- [SHORT TASK]: Copy the lines below verbatim, from the first line through the line holding "name author: DC.", inclusive.

--- BEGIN INFORMATION SHOWN ---

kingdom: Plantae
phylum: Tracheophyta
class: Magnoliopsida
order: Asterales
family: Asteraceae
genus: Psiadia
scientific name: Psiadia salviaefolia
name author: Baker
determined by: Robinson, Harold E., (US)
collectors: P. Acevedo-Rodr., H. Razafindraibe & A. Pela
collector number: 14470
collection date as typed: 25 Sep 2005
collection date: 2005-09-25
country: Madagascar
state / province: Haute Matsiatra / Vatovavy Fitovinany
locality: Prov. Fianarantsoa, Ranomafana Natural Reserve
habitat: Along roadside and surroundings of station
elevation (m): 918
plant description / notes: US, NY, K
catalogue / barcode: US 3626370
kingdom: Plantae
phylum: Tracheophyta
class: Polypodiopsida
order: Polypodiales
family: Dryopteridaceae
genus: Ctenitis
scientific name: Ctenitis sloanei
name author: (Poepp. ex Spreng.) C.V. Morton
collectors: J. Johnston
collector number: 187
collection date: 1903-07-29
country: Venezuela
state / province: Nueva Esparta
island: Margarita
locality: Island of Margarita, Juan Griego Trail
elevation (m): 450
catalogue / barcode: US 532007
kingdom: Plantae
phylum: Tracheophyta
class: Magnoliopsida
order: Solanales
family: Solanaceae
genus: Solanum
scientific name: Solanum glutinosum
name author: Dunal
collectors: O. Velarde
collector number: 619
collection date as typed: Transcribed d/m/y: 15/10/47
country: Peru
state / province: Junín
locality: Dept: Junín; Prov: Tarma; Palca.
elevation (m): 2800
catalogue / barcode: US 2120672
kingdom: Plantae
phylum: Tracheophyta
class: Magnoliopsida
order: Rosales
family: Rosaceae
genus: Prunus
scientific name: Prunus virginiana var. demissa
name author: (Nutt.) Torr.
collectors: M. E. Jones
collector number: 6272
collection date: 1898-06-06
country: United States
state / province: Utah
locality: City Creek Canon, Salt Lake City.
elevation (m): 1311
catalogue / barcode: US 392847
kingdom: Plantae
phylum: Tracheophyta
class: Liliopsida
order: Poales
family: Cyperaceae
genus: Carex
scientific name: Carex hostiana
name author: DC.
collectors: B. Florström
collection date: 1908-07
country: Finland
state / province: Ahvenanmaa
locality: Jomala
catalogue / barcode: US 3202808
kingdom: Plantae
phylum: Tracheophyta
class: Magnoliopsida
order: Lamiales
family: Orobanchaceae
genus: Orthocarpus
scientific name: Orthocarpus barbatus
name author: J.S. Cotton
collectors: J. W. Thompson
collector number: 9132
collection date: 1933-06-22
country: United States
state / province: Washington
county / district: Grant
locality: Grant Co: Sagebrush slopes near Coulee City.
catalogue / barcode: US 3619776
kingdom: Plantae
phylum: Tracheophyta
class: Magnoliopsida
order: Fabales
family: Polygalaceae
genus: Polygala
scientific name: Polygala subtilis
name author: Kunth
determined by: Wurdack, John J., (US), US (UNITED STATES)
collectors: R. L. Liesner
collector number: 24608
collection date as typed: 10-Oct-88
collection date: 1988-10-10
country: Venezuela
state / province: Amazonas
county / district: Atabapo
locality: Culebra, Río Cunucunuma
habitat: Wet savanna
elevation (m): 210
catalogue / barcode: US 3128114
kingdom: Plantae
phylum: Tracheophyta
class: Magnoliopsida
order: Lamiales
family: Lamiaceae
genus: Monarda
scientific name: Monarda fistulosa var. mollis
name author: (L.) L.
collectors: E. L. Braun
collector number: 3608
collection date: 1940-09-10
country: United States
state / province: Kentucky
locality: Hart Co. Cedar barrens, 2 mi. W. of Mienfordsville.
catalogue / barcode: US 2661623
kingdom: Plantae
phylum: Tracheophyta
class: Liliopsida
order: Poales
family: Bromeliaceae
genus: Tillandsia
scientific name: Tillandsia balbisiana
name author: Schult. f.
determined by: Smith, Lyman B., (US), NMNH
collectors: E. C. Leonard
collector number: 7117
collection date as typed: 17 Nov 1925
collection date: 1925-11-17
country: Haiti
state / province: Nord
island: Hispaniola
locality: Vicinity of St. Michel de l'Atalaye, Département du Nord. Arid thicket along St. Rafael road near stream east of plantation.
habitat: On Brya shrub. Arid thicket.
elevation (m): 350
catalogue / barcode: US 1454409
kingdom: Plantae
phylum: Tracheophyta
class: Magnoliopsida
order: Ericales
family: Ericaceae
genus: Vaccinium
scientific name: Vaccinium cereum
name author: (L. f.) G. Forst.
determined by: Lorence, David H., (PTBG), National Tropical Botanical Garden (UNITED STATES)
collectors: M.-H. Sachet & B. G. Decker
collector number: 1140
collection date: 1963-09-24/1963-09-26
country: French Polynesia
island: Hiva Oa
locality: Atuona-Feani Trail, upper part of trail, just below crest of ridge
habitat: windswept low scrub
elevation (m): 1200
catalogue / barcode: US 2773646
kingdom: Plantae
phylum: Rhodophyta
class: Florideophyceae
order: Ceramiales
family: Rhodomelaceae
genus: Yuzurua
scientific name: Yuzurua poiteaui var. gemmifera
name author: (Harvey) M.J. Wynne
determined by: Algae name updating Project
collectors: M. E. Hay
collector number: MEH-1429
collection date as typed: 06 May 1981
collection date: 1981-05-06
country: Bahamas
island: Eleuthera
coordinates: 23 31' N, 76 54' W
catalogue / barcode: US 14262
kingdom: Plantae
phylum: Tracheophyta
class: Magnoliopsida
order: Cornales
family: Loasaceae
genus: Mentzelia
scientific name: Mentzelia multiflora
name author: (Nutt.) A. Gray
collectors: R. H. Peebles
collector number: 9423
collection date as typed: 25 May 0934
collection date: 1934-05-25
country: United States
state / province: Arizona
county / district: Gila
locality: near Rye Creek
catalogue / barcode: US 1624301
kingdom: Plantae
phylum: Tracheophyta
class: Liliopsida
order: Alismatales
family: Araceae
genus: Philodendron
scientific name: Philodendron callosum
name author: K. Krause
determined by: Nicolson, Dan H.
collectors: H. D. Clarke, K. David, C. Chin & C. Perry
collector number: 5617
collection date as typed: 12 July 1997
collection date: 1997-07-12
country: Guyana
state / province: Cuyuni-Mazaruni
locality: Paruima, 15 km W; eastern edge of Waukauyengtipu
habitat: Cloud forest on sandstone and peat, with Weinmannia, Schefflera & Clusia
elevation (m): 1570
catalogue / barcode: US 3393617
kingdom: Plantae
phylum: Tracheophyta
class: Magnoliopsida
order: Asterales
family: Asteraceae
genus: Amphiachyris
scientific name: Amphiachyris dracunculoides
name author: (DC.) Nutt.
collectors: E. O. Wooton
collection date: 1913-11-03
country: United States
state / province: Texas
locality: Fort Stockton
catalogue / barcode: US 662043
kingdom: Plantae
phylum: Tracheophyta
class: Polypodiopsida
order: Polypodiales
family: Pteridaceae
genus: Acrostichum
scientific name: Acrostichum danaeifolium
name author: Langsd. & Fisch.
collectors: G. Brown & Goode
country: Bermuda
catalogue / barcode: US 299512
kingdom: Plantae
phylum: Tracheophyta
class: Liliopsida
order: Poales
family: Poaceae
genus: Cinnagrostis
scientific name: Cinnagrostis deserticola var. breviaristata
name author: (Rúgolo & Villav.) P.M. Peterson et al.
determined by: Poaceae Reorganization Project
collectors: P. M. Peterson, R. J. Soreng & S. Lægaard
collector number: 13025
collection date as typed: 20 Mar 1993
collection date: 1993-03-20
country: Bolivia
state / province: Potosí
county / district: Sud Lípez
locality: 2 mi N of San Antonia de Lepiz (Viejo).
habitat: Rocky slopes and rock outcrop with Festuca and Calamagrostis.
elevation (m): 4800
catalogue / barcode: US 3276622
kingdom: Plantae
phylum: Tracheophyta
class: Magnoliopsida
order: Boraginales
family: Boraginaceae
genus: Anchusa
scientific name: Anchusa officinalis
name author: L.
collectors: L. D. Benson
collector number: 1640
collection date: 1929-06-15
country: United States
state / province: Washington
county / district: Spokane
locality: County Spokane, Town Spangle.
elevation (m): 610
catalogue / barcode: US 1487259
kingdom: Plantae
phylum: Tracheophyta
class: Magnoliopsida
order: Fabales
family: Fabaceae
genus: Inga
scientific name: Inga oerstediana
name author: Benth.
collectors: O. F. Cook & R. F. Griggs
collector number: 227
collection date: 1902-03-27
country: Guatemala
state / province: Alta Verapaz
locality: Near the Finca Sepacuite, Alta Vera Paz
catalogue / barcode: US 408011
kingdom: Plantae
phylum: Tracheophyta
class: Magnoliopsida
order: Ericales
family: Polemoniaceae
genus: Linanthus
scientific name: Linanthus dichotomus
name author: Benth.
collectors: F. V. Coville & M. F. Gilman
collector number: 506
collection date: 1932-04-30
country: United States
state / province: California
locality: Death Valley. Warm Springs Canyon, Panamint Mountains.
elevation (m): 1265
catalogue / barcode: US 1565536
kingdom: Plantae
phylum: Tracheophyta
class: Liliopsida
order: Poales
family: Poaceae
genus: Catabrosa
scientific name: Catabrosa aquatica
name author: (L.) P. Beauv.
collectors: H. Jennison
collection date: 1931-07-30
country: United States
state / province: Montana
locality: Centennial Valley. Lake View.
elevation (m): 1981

--- END INFORMATION SHOWN ---

- [SOLUTION TO THE PROBLEM]:
kingdom: Plantae
phylum: Tracheophyta
class: Magnoliopsida
order: Asterales
family: Asteraceae
genus: Psiadia
scientific name: Psiadia salviaefolia
name author: Baker
determined by: Robinson, Harold E., (US)
collectors: P. Acevedo-Rodr., H. Razafindraibe & A. Pela
collector number: 14470
collection date as typed: 25 Sep 2005
collection date: 2005-09-25
country: Madagascar
state / province: Haute Matsiatra / Vatovavy Fitovinany
locality: Prov. Fianarantsoa, Ranomafana Natural Reserve
habitat: Along roadside and surroundings of station
elevation (m): 918
plant description / notes: US, NY, K
catalogue / barcode: US 3626370
kingdom: Plantae
phylum: Tracheophyta
class: Polypodiopsida
order: Polypodiales
family: Dryopteridaceae
genus: Ctenitis
scientific name: Ctenitis sloanei
name author: (Poepp. ex Spreng.) C.V. Morton
collectors: J. Johnston
collector number: 187
collection date: 1903-07-29
country: Venezuela
state / province: Nueva Esparta
island: Margarita
locality: Island of Margarita, Juan Griego Trail
elevation (m): 450
catalogue / barcode: US 532007
kingdom: Plantae
phylum: Tracheophyta
class: Magnoliopsida
order: Solanales
family: Solanaceae
genus: Solanum
scientific name: Solanum glutinosum
name author: Dunal
collectors: O. Velarde
collector number: 619
collection date as typed: Transcribed d/m/y: 15/10/47
country: Peru
state / province: Junín
locality: Dept: Junín; Prov: Tarma; Palca.
elevation (m): 2800
catalogue / barcode: US 2120672
kingdom: Plantae
phylum: Tracheophyta
class: Magnoliopsida
order: Rosales
family: Rosaceae
genus: Prunus
scientific name: Prunus virginiana var. demissa
name author: (Nutt.) Torr.
collectors: M. E. Jones
collector number: 6272
collection date: 1898-06-06
country: United States
state / province: Utah
locality: City Creek Canon, Salt Lake City.
elevation (m): 1311
catalogue / barcode: US 392847
kingdom: Plantae
phylum: Tracheophyta
class: Liliopsida
order: Poales
family: Cyperaceae
genus: Carex
scientific name: Carex hostiana
name author: DC.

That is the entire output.